Click to See Complete Forum and Search --> : Managed<->unmanaged performance issues


Andy Skalkin
October 30th, 2002, 04:08 PM
We have a regular unmanaged C++ class library compiled into a .lib file. It has a class depending on many other templated and regular classes with inline methods. If a non-inlined computationally intensive method of this class is called from managed C++ code, the method executes twice slower than it does when called from unmanaged C++ code. We proved that the time spent for calling this method is negligible compared to the time spent inside the method.

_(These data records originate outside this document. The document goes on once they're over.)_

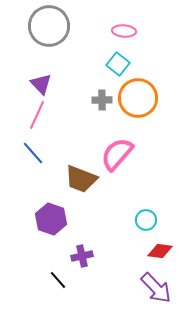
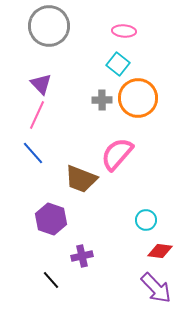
black line: moved 7 px left
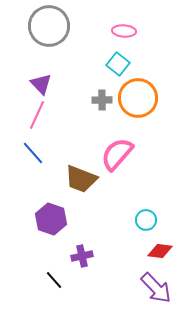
black line: moved 3 px right
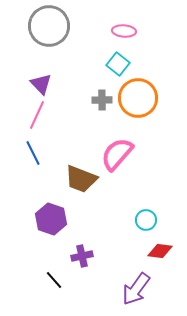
blue line: rotated 15 degrees clockwise
purple arrow: moved 20 px left, 1 px down; rotated 80 degrees clockwise
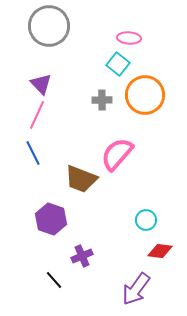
pink ellipse: moved 5 px right, 7 px down
orange circle: moved 7 px right, 3 px up
purple cross: rotated 10 degrees counterclockwise
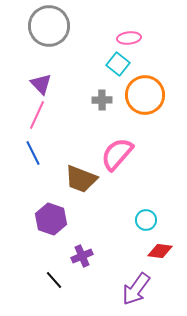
pink ellipse: rotated 10 degrees counterclockwise
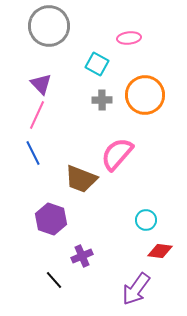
cyan square: moved 21 px left; rotated 10 degrees counterclockwise
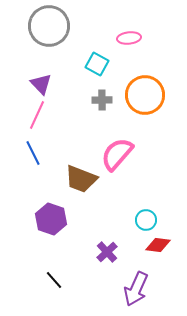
red diamond: moved 2 px left, 6 px up
purple cross: moved 25 px right, 4 px up; rotated 20 degrees counterclockwise
purple arrow: rotated 12 degrees counterclockwise
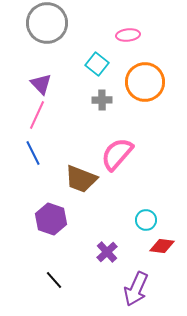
gray circle: moved 2 px left, 3 px up
pink ellipse: moved 1 px left, 3 px up
cyan square: rotated 10 degrees clockwise
orange circle: moved 13 px up
red diamond: moved 4 px right, 1 px down
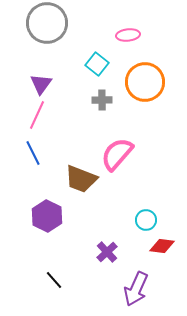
purple triangle: rotated 20 degrees clockwise
purple hexagon: moved 4 px left, 3 px up; rotated 8 degrees clockwise
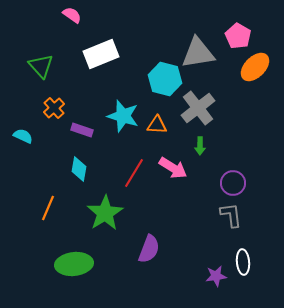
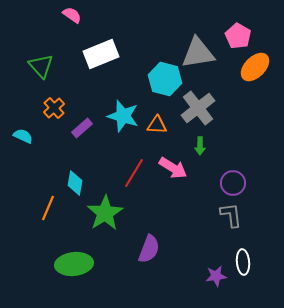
purple rectangle: moved 2 px up; rotated 60 degrees counterclockwise
cyan diamond: moved 4 px left, 14 px down
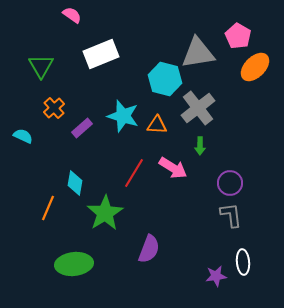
green triangle: rotated 12 degrees clockwise
purple circle: moved 3 px left
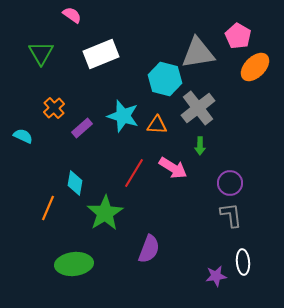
green triangle: moved 13 px up
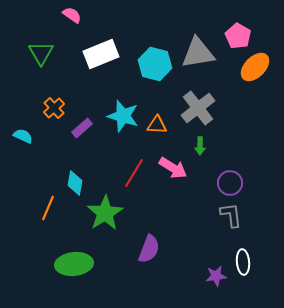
cyan hexagon: moved 10 px left, 15 px up
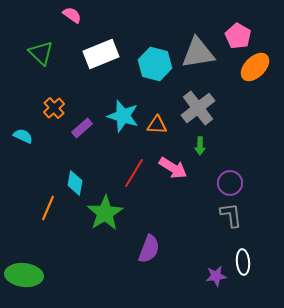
green triangle: rotated 16 degrees counterclockwise
green ellipse: moved 50 px left, 11 px down; rotated 12 degrees clockwise
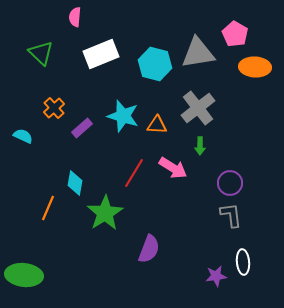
pink semicircle: moved 3 px right, 2 px down; rotated 120 degrees counterclockwise
pink pentagon: moved 3 px left, 2 px up
orange ellipse: rotated 48 degrees clockwise
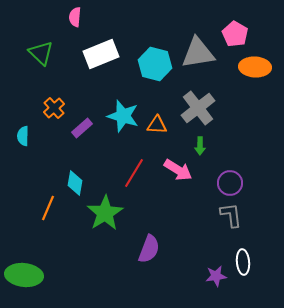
cyan semicircle: rotated 114 degrees counterclockwise
pink arrow: moved 5 px right, 2 px down
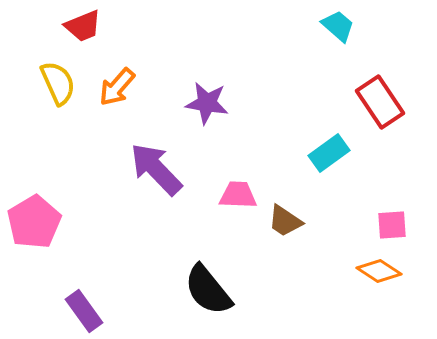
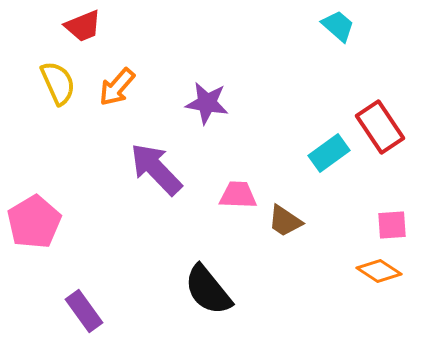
red rectangle: moved 25 px down
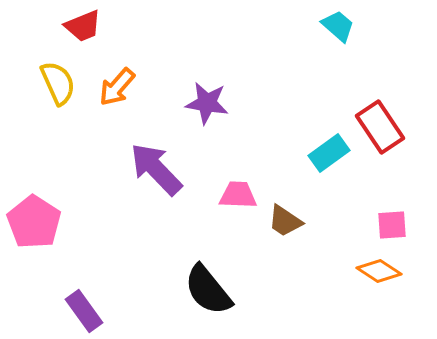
pink pentagon: rotated 8 degrees counterclockwise
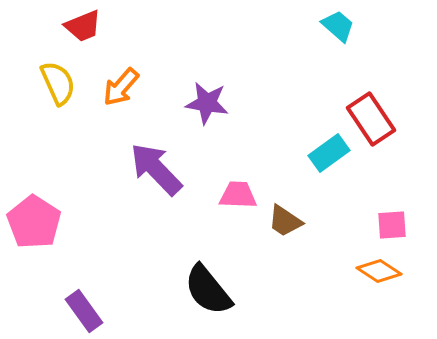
orange arrow: moved 4 px right
red rectangle: moved 9 px left, 8 px up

Although the method is not inlined, it calls many other methods marked as 'inline'. As I mentioned above, the library is included into a managed C++ project as a .lib file and "knows" nothing about MSIL. Still, it works surprisingly slow. The DevPartner profiler reports about 100 managed<->unmanaged calls per call of the method. We think that, when compiling the .lib, the compiler failed to inline many of the methods. Thus, those methods are instantiated from the *.h files when compiling the managed progect, and the methods belonging to the library actually call those non-inline, terribly slow managed functions. Old VC++6 gives a warning if a function cannot be inlined (Warning Level=4), while VC++7 doesn't. So, I cannot even detect the problematic functions.

Do you know if there is any way to force the compiler to use natively generated unmanaged code even if it cannot be inlined when compiling a managed progect?

I know I can use an intermediate proxy class that hides all .h files from managed code, but I'd rather avoid it.

I understand that the inline functions from my .h files must also be available from the managed section, and so, I'm forced to use those entry points even from the native C++ .obj code. Is there a way to duplicate them (one instance for managed and the other one for unmanaged)?